Russia’s showing its claws has changed the game. Within hours, Ukrainian President Zelensky formally asked NATO for expedited approval of its membership application, by which we may assume he meant immediate admission. In a press conference later in the day, NATO General Secretary Jens Stoltenberg effectively rejected this request, noting that the Alliance has its procedures and admittance of any new member takes time. There can be little doubt that this answer was given to him by Washington. Of course, the days of the Kiev regime are numbered as Russia steps up its war effort. Zelensky & Co. will not survive in power long enough to pursue their NATO application.

Meanwhile the dummy in charge of the U.S. State Department, Antony Blinken, told reporters yesterday that in fact the United States has no indications Russia intends to use nuclear arms in Ukraine. This reversal of his remarks of the past few weeks is no minor point; it means that U.S. flirtation with staging yet another anti-Russian false flag operation, this time by detonating a nuclear device somewhere in Ukraine that might be blamed on the Kremlin, has, thankfully, been abandoned. The world is much safer for all that.

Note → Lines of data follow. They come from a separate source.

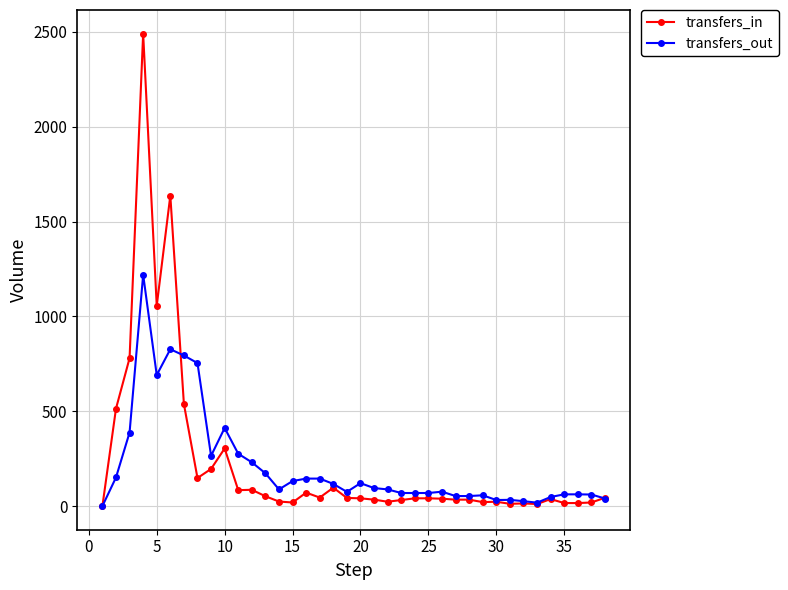

At how many categories does at least one series exceed 991?

3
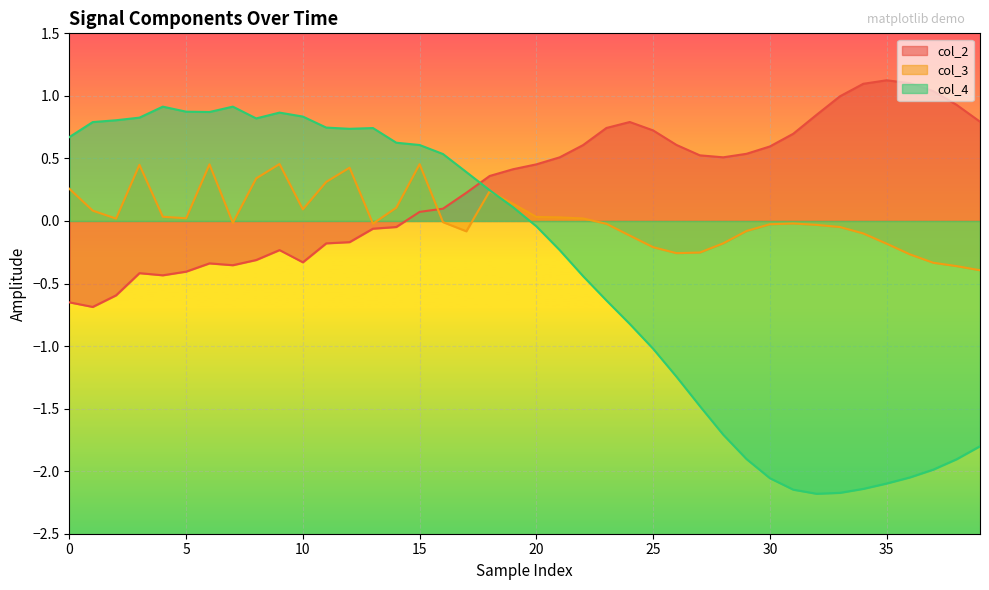

Where do col_2 and col_4 first cross each other?

17 and 18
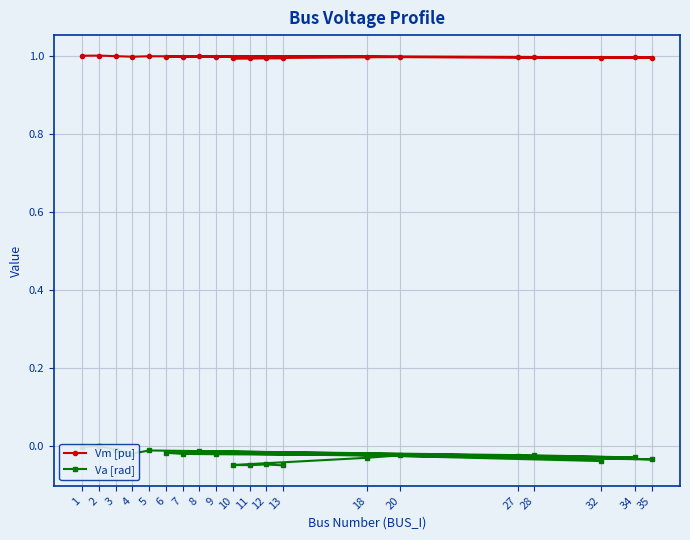

At which category does Va [rad] reach its first local valley?

4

Today’s Financial Times continues its snarling denunciations of the Russian leader and his ‘annexation’ of the four former Ukrainian oblasts. However, in The New York Times I see a sign that even our media can comprehend that the game is up, with or without successes of the Ukrainian counter offensive. I point to today’s opinion essay on the paper’s front page by columnist and three time winner of the Pulitzer Prize Thomas Friedman entitled “Putin is Trying to Outcrazy the West.”

Friedman is the Liberals’ Liberal, much beloved by many of my former classmates at Harvard. He is now saying that maybe the United States should swerve to avoid being hit by the vehicle driven by madman Putin. Yes, according to Friedman, Russia is losing the war in Ukraine. Yes, Russia is ruled by an autocrat, whose political views are anathema to freedom loving America. Yes, he is isolating Russia globally and turning it into a kind of North Korea. But for our and the world’s safety, we should let him pass and not go head-to-head with Russia. This is precisely what I expected in my mention a couple of days ago that Putin would do well to take a page of Richard Nixon’s strategy of assuming the guise of a madman in 1972 to bring the North Vietnamese to the negotiating table.

The notion that there will be some ‘kiss and make up’ between Russia and the Collective West is now fully discredited. An enemy is an enemy. A clash of civilizations is a clash of civilizations. The most to hope for in the foreseeable is a truce, an end to military hostilities. For this to be achieved, Mr. Putin has to match his tough words with tough deeds and, as I have suggested, swiftly decapitate the civilian and military leadership in Kiev. The leadership of the Collective West will do nothing about it other than bark, while the rest of us will be able to sleep calmly after months of anxiety.